== Texto de lectura ==
○ ○ ○ ○

¿Cómo se asegura que una gran obra hidráulica opere cumpliendo estrictamente sus compromisos ambientales en un territorio ambientalmente sensible y marcado por condiciones extremas? ¿Qué implica mantener un embalse en funcionamiento bajo altos estándares de seguimiento, control y coordinación institucional?
En la Región de Arica y Parinacota, el Embalse Chironta representa una infraestructura clave para el riego agrícola y la seguridad hídrica del Valle de Lluta. Desde su entrada en operación, ORBE Ambiental & Legal ha desempeñado un rol central en la ejecución del Plan de Seguimiento Ambiental, acompañando técnica y estratégicamente a la Dirección de Obras Hidráulicas (DOH) para asegurar el cumplimiento de la Resolución de Calificación Ambiental (RCA N°036/2014).

○ ○ ○ ○

== Material extraído ==

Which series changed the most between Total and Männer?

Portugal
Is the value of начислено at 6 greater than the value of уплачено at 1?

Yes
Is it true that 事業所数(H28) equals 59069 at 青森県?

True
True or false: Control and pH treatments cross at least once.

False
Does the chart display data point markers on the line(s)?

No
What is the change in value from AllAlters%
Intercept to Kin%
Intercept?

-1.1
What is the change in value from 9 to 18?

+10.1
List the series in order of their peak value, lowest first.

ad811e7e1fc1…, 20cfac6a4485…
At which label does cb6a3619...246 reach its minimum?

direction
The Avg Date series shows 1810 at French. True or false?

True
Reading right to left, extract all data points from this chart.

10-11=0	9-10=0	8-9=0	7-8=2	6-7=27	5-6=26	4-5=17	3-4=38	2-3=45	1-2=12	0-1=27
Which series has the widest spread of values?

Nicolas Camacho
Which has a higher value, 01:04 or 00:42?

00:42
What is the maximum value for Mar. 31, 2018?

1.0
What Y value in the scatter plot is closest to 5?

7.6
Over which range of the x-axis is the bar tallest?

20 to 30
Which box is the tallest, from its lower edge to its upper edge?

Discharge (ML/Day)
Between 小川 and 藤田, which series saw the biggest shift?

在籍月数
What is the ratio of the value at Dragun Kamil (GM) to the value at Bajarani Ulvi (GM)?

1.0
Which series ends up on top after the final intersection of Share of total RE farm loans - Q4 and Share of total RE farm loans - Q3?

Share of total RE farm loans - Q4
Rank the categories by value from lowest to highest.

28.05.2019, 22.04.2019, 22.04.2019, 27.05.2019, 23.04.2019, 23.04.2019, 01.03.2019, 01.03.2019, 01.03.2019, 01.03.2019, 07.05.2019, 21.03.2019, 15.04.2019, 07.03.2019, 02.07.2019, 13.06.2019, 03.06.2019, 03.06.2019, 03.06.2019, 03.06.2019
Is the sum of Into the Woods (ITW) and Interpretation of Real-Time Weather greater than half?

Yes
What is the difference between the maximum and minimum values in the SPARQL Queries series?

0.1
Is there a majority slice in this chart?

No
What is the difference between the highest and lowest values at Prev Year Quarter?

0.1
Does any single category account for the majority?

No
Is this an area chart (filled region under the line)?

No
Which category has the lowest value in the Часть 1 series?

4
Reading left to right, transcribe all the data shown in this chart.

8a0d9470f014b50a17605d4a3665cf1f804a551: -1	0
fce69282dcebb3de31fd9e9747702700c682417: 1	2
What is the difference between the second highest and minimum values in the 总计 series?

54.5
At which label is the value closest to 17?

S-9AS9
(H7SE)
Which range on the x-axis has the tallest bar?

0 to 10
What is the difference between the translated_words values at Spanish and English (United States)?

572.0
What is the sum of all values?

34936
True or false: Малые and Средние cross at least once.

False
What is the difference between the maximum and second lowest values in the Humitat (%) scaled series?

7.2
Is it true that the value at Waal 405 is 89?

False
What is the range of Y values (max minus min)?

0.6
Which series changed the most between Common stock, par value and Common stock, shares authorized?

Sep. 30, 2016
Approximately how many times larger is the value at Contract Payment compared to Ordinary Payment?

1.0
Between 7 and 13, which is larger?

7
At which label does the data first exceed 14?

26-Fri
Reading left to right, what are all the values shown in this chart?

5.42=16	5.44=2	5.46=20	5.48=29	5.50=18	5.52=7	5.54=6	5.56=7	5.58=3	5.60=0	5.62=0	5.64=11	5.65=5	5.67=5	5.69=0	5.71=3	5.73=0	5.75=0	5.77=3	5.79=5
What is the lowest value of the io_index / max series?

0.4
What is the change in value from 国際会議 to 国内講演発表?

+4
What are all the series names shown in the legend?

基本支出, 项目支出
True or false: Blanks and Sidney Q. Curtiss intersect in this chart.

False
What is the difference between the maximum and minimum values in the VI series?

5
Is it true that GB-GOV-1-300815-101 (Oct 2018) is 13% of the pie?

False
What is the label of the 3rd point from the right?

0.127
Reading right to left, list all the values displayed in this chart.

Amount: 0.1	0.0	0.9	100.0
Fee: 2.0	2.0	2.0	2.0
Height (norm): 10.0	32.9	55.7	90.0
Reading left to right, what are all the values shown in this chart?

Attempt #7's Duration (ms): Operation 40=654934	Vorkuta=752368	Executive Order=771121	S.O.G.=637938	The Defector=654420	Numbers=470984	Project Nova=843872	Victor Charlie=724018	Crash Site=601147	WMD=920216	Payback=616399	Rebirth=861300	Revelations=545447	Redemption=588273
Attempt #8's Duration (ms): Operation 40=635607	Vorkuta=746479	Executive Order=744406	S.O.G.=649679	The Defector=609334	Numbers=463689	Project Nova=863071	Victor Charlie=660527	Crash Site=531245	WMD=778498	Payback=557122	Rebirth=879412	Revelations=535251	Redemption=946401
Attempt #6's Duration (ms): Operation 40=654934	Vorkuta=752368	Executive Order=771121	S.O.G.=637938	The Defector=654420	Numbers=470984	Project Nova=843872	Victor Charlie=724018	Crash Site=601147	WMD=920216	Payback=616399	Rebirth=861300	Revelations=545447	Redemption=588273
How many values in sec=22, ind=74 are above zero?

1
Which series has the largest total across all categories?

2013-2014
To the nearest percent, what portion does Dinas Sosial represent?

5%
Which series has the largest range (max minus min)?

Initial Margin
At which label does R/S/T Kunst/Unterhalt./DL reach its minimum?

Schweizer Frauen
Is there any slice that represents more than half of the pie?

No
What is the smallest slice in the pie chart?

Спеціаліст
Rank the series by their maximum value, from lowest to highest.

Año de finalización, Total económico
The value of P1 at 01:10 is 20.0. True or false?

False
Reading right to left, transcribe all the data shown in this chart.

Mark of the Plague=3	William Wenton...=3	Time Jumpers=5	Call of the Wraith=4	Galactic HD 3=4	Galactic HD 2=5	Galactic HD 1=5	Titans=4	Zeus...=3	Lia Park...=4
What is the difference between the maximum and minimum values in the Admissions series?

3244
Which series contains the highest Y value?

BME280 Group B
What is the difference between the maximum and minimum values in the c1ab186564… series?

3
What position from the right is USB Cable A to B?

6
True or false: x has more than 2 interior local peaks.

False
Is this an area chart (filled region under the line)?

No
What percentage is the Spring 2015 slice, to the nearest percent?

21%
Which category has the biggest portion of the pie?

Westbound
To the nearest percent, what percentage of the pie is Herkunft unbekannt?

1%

○ ○ ○ ○

== Qué hacer ==
A - Copia del texto sobre el Embalse Chironta el tramo que va entre "En la Región" y "Ambiental (RCA N°036/2014).", ambos incluidos.
B - Anota, en el orden en que aparecen, todas las palabras terminadas en "-ción" del texto sobre el Embalse Chironta.
C - Sigue escribiendo el texto sobre el Embalse Chironta desde donde se queda.

== Resultados por tarea ==
A -
En la Región de Arica y Parinacota, el Embalse Chironta representa una infraestructura clave para el riego agrícola y la seguridad hídrica del Valle de Lluta. Desde su entrada en operación, ORBE Ambiental & Legal ha desempeñado un rol central en la ejecución del Plan de Seguimiento Ambiental, acompañando técnica y estratégicamente a la Dirección de Obras Hidráulicas (DOH) para asegurar el cumplimiento de la Resolución de Calificación Ambiental (RCA N°036/2014).

B - coordinación, operación, ejecución, Dirección, Resolución, Calificación

C -
Durante el período 2024–2026, el equipo de ORBE ha estado a cargo del seguimiento de componentes críticos como flora y fauna, calidad de aguas, caudal ecológico, niveles freáticos, patrimonio arqueológico y el monitoreo del humedal de la desembocadura del río Lluta, declarado Santuario de la Naturaleza. Todo ello bajo una lógica de presencia permanente, análisis técnico continuo y coordinación directa con la autoridad.
Conversamos con Matías Trevizán, Jefe de Proyecto de ORBE, sobre la experiencia de liderar este desafiante servicio ambiental y los aprendizajes que deja la operación del Embalse Chironta.

¿Cuál es tu evaluación del nivel de cumplimiento ambiental del Embalse Chironta en esta etapa de operación?
El balance es muy positivo. Se trata de un proyecto que conocemos desde sus inicios y que tiene una alta visibilidad a nivel regional, tanto por su importancia hídrica como por las expectativas ambientales que genera. Durante este período hemos logrado cumplir íntegramente los compromisos establecidos en la RCA, respondiendo de manera sólida a los procesos de fiscalización y a los requerimientos de información de la autoridad ambiental.
¿Qué tan desafiante ha sido coordinar al equipo y ejecutar el servicio en una zona como el Valle de Lluta?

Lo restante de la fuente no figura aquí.